#### [本文抜粋]
::::::::::

組み込みシステムはさまざまな産業で開発が進んでおり、広範囲な分野で需要が高まっています。
ETECの資格を取得することで、組み込みエンジニアとしてのスキルアップに役立つといえるでしょう。

ETECの資格を取得するメリット・デメリット

ETECの資格取得は組み込みエンジニアに必要な知識が身につく、IT関係の仕事の幅が広がり昇給や転職に活かせるなどのメリットがあります。
ただし、資格を取得する前にデメリットを把握しておくことも重要です。
本項ではETECの資格を取得するメリット・デメリットについて紹介します。

ETECの資格を取得する4つのメリット

まずはETECの資格を取得するメリットは以下の4つが挙げられます。
  • 組み込み系ソフトウェアの知識が身につく
  • IT関係の仕事に活かせる
  • 年収アップにつながる
  • 就職・転職が有利になる
ETECの資格を取得するメリットについて詳しくみていきましょう。

::::::::::

#### [データ内容]
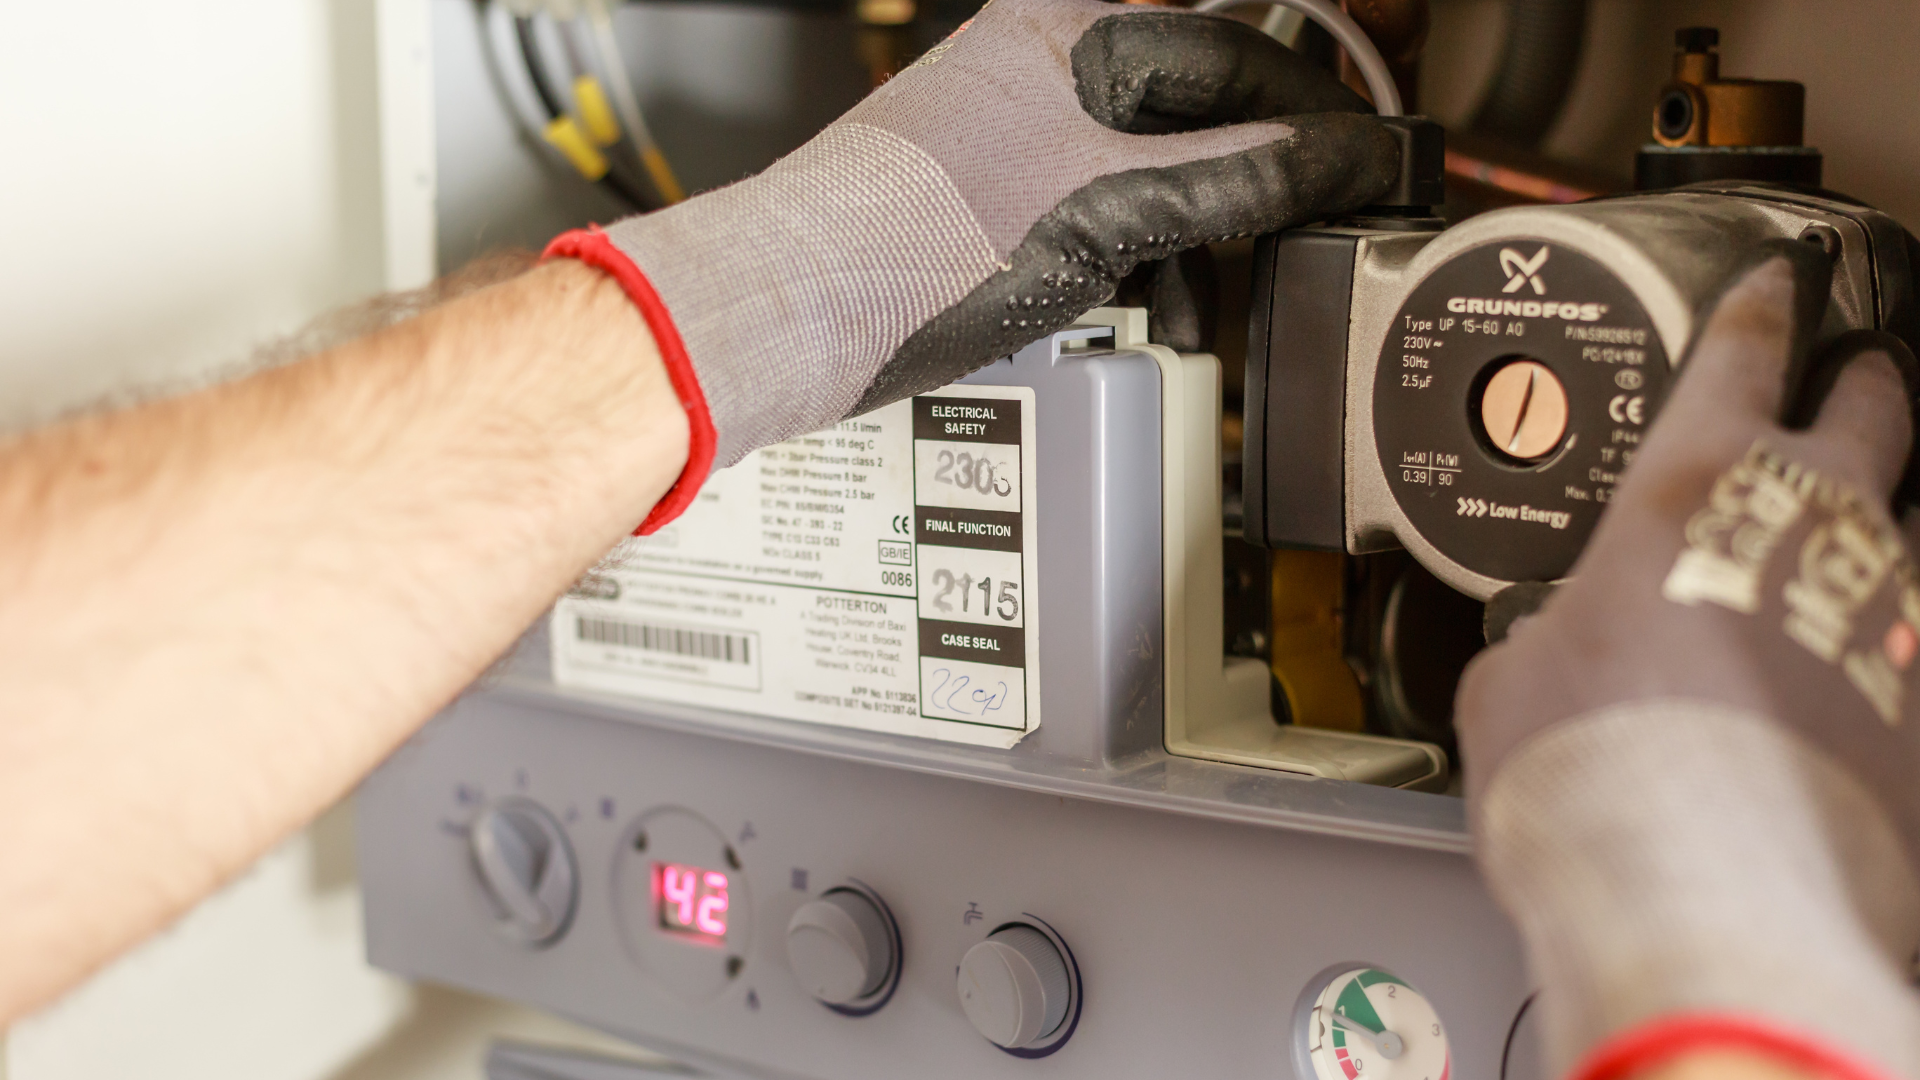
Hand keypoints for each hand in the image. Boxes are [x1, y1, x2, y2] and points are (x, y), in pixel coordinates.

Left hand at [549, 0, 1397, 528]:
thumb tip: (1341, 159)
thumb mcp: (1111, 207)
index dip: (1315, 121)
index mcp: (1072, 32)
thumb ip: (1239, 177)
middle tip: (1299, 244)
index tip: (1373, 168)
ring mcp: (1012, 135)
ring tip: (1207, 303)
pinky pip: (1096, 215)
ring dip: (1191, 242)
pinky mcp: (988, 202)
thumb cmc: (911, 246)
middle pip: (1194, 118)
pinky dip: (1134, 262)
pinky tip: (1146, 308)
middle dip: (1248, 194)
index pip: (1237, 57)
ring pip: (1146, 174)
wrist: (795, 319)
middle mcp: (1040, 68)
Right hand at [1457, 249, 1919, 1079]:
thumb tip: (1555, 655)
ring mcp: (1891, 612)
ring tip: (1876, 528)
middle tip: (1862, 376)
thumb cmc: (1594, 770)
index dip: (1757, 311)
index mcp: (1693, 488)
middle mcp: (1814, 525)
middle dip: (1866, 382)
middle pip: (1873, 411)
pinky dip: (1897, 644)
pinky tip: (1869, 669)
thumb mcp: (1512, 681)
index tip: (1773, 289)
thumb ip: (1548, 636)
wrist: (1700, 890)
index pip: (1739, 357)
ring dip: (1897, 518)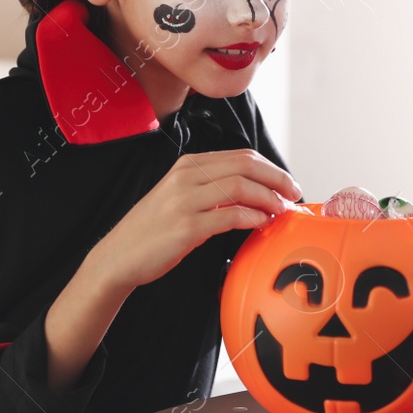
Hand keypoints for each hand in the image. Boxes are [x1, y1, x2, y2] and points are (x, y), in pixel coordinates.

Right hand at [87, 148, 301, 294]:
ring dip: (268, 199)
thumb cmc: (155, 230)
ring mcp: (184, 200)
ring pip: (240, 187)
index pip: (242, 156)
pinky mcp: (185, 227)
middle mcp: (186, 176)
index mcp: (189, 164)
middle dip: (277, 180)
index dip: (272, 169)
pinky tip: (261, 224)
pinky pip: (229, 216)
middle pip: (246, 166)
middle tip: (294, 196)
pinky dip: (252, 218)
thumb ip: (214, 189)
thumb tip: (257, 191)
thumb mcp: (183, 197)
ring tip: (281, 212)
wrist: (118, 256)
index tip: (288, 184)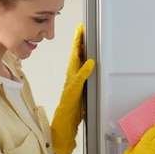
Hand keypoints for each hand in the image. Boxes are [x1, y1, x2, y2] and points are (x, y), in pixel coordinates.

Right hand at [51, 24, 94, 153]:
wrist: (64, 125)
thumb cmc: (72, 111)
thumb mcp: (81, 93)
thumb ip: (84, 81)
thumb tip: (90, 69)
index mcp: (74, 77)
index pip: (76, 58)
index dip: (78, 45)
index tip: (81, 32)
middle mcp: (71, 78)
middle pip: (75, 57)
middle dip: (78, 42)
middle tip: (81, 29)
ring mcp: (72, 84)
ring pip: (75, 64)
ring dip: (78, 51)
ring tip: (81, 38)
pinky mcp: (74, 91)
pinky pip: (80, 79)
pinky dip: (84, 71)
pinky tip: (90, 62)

::::::::::

#### [作業指示 1]
本文によると、組み込みシステムの需要はどのような範囲で高まっていますか。
#### [作業指示 2]
本文の「ETECの資格を取得すること」から「本項ではETECの資格を取得するメリット・デメリットについて紹介します。」までの部分を、一字も変えずに書き写しなさい。
ここでは項目の内容は用いません。

#### [解答欄 1]
広範囲な分野で高まっています。

#### [解答欄 2]
ETECの資格を取得することで、組み込みエンジニアとしてのスキルアップに役立つといえるでしょう。

ETECの資格を取得するメリット・デメリット

ETECの資格取得は組み込みエンジニアに必要な知識が身につく、IT関係の仕事の幅が広がり昇給や転職に活かせるなどのメリットがあります。
ただし、資格を取得する前にデメリットを把握しておくことも重要です。
本項ではETECの資格を取得するメリット・デメリットについて紹介します。